From customer service to supply chain logistics, the Internet of Things as part of the internet of everything matters to both small businesses and their customers.

The Internet of Things is fast becoming the most important development of the 21st century. In its simplest form, IoT enables objects, sometimes called ‘dark assets’, to connect to the internet. ‘Connecting the Unconnected' is the buzzphrase.

What is meant by objects? Well, practically anything. We have all become comfortable with the idea of kettles that can be switched on via your smartphone app as you approach your home after a long day. Or the home thermostat that can be fired up from work at the first sign of a chill wind.

But what about the sneakers that tell you how many steps you’ve run, the length of your stride or even the pressure you're exerting with each footstep? What about the street lights that switch themselves on as a vehicle approaches in the middle of the night and reports back to the city planners to help them improve traffic flow?

The idea of machines talking to machines is only just gaining traction. But it is picking up speed; of the 1.5 trillion objects on the planet that could be connected via the internet only around 1% or 15 billion actually are. The interesting fact is that by 2020, around 50 billion devices will be part of the IoT – and only 17% of those will be computers or smartphones. The rest will be ‘operational technology’ – objects that can send, receive, process and store data.

MRI scanner

The Internet of Things is a sub-set of what’s called the ‘Internet of Everything’. Whereas IoT is fundamentally about machines talking to machines (or M2M in geek parlance), IoE also includes machines talking to people (M2P) and people talking to people (P2P). This is the ‘big picture’ for tomorrow that’s starting to take shape today. Imagine wearing a gadget that monitors a range of your biometrics, constantly feeding those results to other machines that analyze your wellbeing. Earlier detection of cancers, signs of mental stress, risk of stroke or Alzheimer’s disease? All possible.

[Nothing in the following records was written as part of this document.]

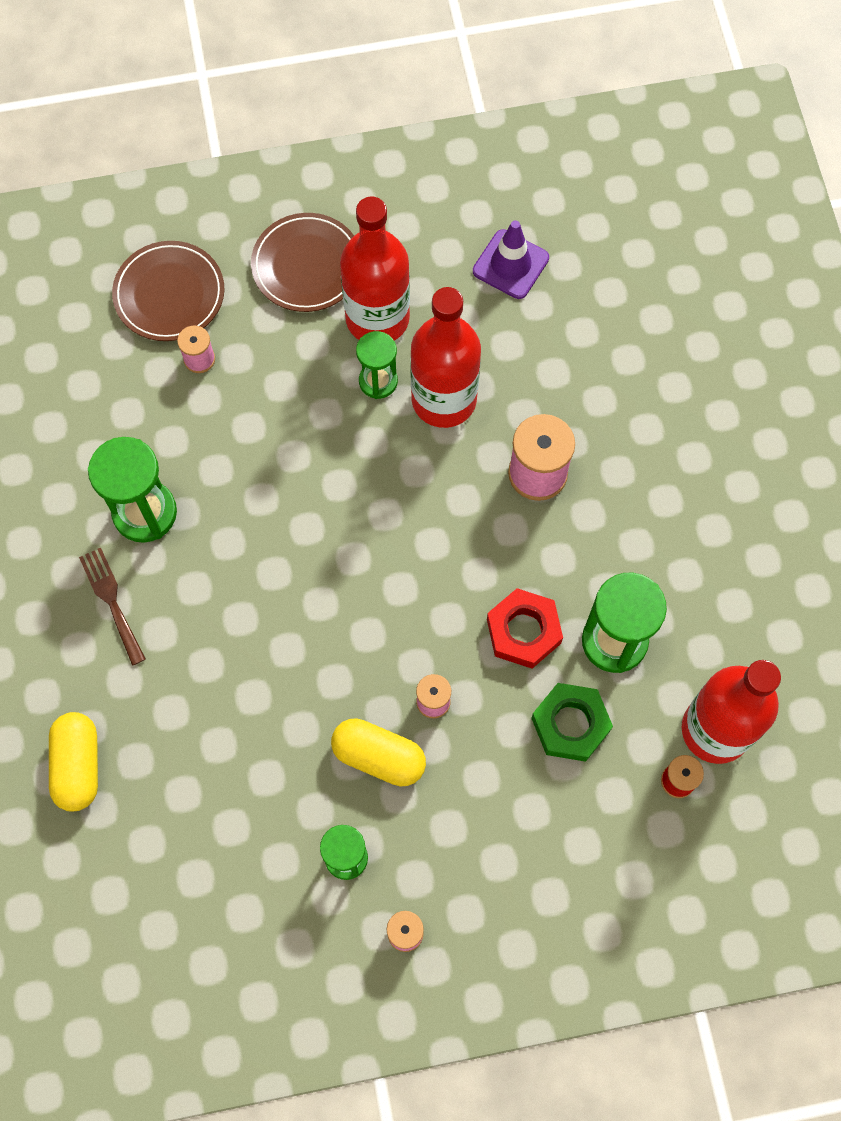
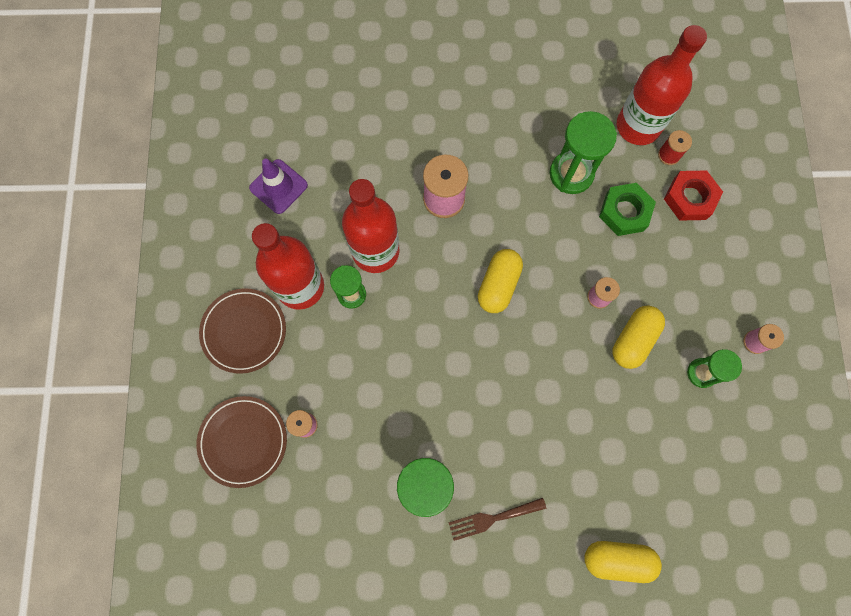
camera: 80 degrees left, 5 degrees up
red nut [487,588,563,669] -> red nut moved to [664,170,723,221]
none -> yellow capsule [478,249,523,313]

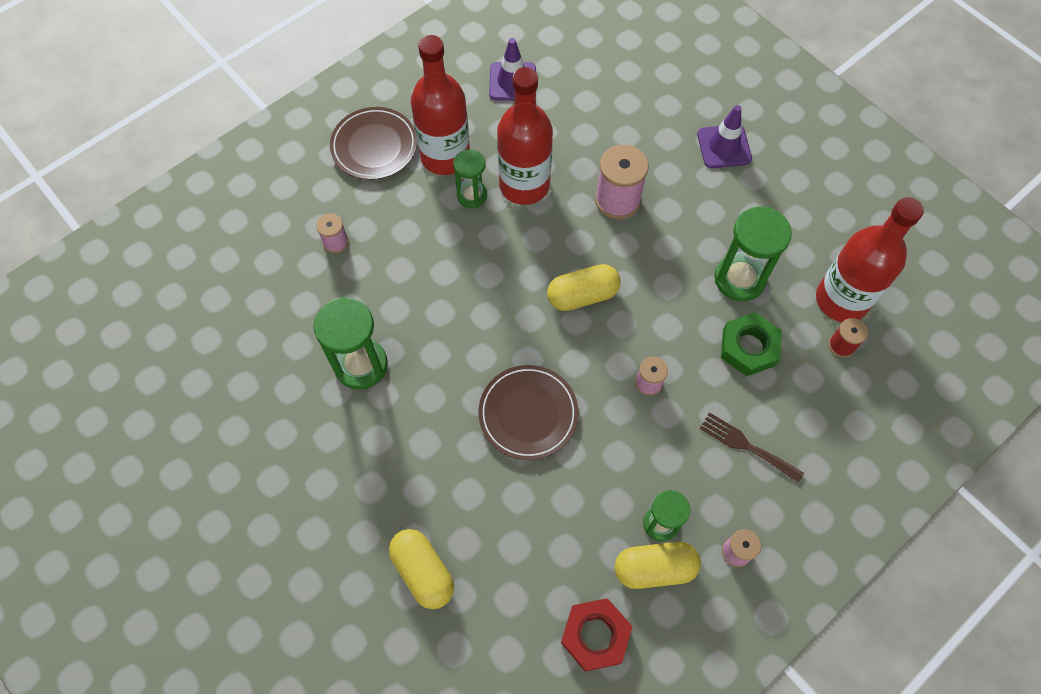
camera: 50 degrees right, 10 degrees down
brown plate [197,396,287,488] -> brown plate moved to [478,365,578,460]
brown fork [448,498,546,541] -> brown fork moved to [700,412,804,483]
yellow capsule [612,306,665,369] -> yellow capsule moved to [615,542,701,589]
red nut [664,170,723,221] -> red nut moved to [561,598,632,671]
none -> purple traffic cone [697,105,752,168]

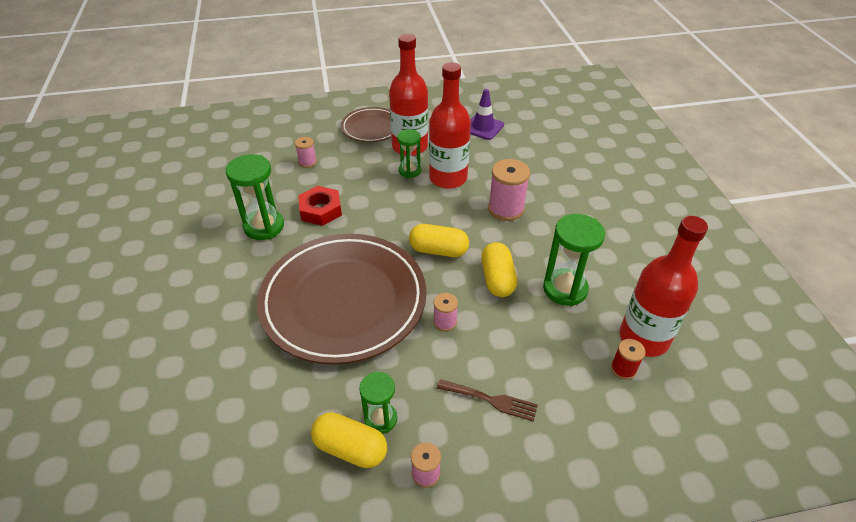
camera: 30 degrees right, 20 degrees down
yellow capsule [389,529,454,609] -> yellow capsule moved to [481,242,517,297]
brown plate [478,365,578,460] -> brown plate [257,234,426,365], size x2.02
red nut [561,598,632,671] -> red nut moved to [298,186,342,226]
purple traffic cone [697,105,752,168] -> none
brown fork [700,412,804,483] -> brown fork turned 135 degrees clockwise [437,379,538,422]
green nut [721,312,782,376] -> none

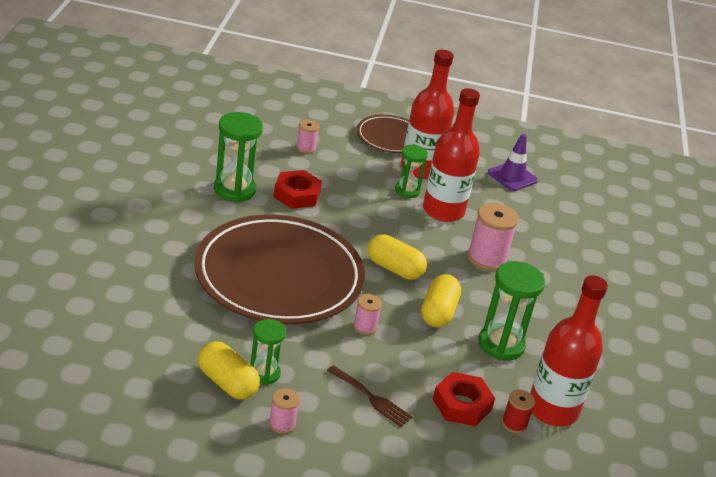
camera: 15 degrees right, 10 degrees down
none -> red nut [433,372,495,426]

What about entering a store where the staff immediately address you by name, know your preferences and tastes and can steer you towards new products designed around you?

Cisco estimates that the Internet of Everything has a ‘Value at Stake’ (read potential net profit) of around US$19trn over the next decade. This isn’t some science-fiction future. It’s happening now – and smart businesses aren’t just considering the potential – they’re bringing it to life. Increasing revenue from innovation, improving asset utilization, boosting employee productivity, streamlining logistics or reinventing the customer experience, the Internet of Everything is set to transform small businesses and multi-nationals in the years ahead. Potentially, this is the greatest quantum leap in commerce since the industrial revolution. Will you be ready to take ‘Everything’ on board?